Il est à constater et en même temps à déplorer que, malgré le choix du tourisme comme l’un des 4 vecteurs de la croissance [DSNCRP 2008 – 2010 ; MPCE, Nov. 2007], l’État ne s’est jamais penché sur l’élaboration d’une politique publique du «Tourisme rural et développement» en Haïti, ni n’a commandité des études sérieuses sur le potentiel de la filière, touchant effectivement les vrais acteurs, et encore moins n’a laissé transpirer dans le Plan Directeur du tourisme aucun modèle de promotion de destinations et d’itinéraires liés au tourisme rural. Un pays comme la Chine, par exemple, en a fait un pilier pour réduire de 20 % la pauvreté rurale à l’horizon de 2020.

Le complexe de tourisme écologique dans les montagnes, au niveau de la région Beijing-Tianjin-Hebei, est l’une des trois histoires réussies de lutte contre la pauvreté en Chine rurale [Internet, par Xiao Xiao, Yishuang Liu]. On peut aussi cité le cas du Maroc qui, grâce à l’aide de l’USAID via Chemonics International dans un programme lancé en 2002, s’est appuyé sur le tourisme rural pour concrétiser son ambitieux objectif d’attirer 10 millions de touristes en 2010 [Stimuler le tourisme rural, rapport final …, Maroc 2006].

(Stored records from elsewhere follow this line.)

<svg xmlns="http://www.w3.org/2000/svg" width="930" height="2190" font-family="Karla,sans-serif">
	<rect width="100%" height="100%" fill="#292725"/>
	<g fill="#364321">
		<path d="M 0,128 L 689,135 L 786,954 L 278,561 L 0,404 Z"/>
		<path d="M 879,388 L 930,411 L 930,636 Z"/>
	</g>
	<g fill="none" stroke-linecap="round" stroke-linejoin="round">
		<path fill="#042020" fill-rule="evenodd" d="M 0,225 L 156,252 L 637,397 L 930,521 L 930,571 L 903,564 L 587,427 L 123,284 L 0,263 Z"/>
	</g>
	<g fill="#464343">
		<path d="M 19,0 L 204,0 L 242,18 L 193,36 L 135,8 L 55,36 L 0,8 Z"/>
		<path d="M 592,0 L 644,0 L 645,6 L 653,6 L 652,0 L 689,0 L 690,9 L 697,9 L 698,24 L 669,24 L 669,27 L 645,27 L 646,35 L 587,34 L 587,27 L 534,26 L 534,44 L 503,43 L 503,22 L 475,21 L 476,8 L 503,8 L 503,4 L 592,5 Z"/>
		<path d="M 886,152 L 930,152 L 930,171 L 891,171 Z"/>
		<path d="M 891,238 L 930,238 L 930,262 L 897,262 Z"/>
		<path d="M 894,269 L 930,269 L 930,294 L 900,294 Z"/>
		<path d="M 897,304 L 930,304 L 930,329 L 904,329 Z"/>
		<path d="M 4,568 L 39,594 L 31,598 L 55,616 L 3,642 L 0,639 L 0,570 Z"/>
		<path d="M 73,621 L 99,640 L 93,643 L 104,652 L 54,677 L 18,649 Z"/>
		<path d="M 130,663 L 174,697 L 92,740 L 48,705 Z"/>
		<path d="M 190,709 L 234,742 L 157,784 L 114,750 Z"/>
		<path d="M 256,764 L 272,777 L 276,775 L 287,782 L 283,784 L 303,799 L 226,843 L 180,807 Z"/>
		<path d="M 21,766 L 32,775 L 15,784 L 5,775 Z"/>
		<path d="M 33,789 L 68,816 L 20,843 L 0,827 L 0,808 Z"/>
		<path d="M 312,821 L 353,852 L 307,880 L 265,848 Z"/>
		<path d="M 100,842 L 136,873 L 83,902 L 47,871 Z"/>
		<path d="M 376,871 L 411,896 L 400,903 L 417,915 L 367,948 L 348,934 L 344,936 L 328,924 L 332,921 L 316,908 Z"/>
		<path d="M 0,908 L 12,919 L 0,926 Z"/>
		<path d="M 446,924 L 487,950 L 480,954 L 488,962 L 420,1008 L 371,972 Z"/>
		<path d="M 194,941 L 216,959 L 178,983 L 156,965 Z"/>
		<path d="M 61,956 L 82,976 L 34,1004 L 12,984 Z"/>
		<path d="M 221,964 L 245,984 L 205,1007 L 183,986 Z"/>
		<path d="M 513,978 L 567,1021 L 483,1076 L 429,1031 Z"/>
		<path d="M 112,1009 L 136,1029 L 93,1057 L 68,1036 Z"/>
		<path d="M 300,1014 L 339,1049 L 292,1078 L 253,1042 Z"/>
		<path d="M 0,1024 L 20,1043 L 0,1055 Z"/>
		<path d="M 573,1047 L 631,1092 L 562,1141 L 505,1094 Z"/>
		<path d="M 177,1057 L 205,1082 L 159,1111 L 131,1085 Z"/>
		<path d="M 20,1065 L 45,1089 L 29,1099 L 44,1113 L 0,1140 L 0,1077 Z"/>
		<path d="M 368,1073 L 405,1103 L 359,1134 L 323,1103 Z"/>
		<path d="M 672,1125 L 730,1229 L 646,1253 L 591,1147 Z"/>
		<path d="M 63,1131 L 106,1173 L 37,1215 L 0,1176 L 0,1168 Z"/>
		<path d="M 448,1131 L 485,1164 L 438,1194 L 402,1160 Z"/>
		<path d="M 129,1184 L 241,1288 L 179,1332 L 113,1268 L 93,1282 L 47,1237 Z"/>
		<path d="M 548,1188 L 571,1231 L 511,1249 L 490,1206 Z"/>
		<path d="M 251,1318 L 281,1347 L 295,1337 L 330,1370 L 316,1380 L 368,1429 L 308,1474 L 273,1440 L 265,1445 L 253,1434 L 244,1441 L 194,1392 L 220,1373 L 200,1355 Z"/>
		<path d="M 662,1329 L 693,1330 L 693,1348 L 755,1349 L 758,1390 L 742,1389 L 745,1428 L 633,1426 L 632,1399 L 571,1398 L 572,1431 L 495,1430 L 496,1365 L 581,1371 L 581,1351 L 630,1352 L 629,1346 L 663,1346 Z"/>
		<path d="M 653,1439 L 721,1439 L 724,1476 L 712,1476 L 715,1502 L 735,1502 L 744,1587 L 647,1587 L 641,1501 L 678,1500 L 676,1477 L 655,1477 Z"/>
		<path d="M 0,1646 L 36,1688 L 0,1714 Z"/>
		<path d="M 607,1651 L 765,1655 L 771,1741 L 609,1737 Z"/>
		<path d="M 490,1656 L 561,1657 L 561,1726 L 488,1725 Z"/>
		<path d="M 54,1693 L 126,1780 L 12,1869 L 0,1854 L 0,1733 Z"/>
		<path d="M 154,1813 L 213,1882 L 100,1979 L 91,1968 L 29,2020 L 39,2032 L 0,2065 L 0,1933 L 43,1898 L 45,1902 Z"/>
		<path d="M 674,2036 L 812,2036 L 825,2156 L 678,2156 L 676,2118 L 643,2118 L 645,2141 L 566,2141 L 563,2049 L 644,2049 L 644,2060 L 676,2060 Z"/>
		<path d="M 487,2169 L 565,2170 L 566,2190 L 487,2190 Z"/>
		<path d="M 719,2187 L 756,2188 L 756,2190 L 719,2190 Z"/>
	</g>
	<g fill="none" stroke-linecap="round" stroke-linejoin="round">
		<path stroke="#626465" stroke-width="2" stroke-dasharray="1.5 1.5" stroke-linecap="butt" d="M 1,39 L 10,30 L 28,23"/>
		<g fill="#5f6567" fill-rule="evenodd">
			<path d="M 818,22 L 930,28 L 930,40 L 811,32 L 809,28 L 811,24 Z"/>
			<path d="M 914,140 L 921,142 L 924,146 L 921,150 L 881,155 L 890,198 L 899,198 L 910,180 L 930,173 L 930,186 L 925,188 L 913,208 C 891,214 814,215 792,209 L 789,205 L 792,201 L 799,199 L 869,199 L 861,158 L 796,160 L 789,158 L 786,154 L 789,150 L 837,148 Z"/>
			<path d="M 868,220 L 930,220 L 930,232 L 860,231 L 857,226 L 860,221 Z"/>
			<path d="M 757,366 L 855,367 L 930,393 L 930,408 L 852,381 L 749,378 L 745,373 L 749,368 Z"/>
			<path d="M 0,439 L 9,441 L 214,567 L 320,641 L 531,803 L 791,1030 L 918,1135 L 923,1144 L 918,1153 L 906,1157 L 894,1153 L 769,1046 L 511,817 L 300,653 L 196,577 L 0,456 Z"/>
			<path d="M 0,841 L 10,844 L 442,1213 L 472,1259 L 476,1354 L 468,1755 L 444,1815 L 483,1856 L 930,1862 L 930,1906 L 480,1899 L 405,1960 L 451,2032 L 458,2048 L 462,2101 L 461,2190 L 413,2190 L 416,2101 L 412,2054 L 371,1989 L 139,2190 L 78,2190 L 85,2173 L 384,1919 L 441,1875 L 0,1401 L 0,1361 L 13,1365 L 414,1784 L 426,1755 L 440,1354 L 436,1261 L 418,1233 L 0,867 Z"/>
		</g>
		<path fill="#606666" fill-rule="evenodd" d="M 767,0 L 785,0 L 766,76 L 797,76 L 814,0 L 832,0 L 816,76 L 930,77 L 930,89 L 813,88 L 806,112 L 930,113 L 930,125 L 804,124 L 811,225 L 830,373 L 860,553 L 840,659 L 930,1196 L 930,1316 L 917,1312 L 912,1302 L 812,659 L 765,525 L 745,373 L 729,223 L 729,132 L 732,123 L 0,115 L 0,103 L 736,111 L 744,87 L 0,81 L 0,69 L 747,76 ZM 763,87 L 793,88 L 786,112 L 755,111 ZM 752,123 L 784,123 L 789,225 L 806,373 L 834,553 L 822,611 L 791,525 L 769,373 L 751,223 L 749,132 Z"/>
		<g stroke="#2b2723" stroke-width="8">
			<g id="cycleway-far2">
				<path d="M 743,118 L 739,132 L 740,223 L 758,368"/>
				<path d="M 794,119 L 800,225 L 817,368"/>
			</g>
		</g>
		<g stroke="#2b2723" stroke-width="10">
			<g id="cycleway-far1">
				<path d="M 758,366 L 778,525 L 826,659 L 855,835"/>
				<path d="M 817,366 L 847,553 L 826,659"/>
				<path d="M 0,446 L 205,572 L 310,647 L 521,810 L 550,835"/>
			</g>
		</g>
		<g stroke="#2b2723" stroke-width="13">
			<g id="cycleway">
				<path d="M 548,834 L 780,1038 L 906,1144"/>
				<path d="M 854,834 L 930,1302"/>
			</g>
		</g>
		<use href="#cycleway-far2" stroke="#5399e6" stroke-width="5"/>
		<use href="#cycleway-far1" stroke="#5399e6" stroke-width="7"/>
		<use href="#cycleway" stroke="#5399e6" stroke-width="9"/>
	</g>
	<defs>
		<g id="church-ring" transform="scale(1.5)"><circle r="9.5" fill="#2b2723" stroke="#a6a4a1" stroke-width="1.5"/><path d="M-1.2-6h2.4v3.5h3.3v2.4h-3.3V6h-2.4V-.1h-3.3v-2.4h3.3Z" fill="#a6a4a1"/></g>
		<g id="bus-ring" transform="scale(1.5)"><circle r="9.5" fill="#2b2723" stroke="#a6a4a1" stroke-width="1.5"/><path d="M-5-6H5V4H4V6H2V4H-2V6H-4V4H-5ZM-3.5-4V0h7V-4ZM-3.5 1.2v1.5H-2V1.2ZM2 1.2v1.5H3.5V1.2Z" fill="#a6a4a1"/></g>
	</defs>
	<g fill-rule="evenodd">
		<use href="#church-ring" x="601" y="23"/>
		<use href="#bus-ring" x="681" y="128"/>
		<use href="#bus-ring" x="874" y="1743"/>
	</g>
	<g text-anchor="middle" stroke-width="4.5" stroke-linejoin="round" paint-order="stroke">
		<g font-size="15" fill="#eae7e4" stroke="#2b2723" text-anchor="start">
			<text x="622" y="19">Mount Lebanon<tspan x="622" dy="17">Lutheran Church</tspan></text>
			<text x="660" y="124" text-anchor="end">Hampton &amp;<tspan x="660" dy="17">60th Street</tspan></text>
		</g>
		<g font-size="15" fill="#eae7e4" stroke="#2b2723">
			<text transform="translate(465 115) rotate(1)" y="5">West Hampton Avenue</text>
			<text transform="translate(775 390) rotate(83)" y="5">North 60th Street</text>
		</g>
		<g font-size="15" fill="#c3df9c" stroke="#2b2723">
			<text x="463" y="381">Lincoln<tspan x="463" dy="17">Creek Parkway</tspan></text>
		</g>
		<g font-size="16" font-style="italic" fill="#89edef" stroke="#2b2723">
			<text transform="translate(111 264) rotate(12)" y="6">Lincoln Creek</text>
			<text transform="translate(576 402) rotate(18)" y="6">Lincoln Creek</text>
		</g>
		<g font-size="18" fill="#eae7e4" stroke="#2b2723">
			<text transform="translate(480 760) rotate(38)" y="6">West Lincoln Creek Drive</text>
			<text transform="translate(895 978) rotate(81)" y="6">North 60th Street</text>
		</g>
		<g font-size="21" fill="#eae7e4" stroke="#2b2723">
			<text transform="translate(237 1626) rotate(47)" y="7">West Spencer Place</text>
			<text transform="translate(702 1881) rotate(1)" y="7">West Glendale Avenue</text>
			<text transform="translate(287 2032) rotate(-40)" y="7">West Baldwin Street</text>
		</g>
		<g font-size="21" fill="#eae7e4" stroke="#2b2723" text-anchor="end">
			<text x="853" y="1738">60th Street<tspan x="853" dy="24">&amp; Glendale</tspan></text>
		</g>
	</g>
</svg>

Même si Haïti vit des moments de troubles qui empêchent la reprise du tourisme, il faut commencer par se donner ces outils (politique publique, stratégie et modèle de promotion de destinations ou d’itinéraires), pour ne pas rater à l’avenir d’autres rendez-vous et améliorer la compétitivité économique d’Haïti qui occupe dans le tout dernier classement du Forum Économique Mondial le 138e rang sur 141 pays.

Abner Septembre
Sociologue
Centre Banyen @ Vallue

1 COMMENT

  1. Cloturez 2019 sans eau, sans electricite….tout en sachant que le marche des armes Lourdes s’etend sur TOUT le territoire.
    Soyons serieux . Ce qui doit etre fait en Haiti, c’est arreter la corruption, creer un etat de droit et de services, sinon, vos articles sont aussi betes que les slogan TetKale. On ne vient pas en vacances pour faire de l’humanitaire, ou parce que l’on a pitie de l’endroit. Les hommes et les femmes du monde travaillent dur pour gagner leur vie et aiment passer des vacances dans la détente. Je pense qu’il n’est pas juste de « vendre » des vacances en Haiti. C’est un signe d’irresponsabilite.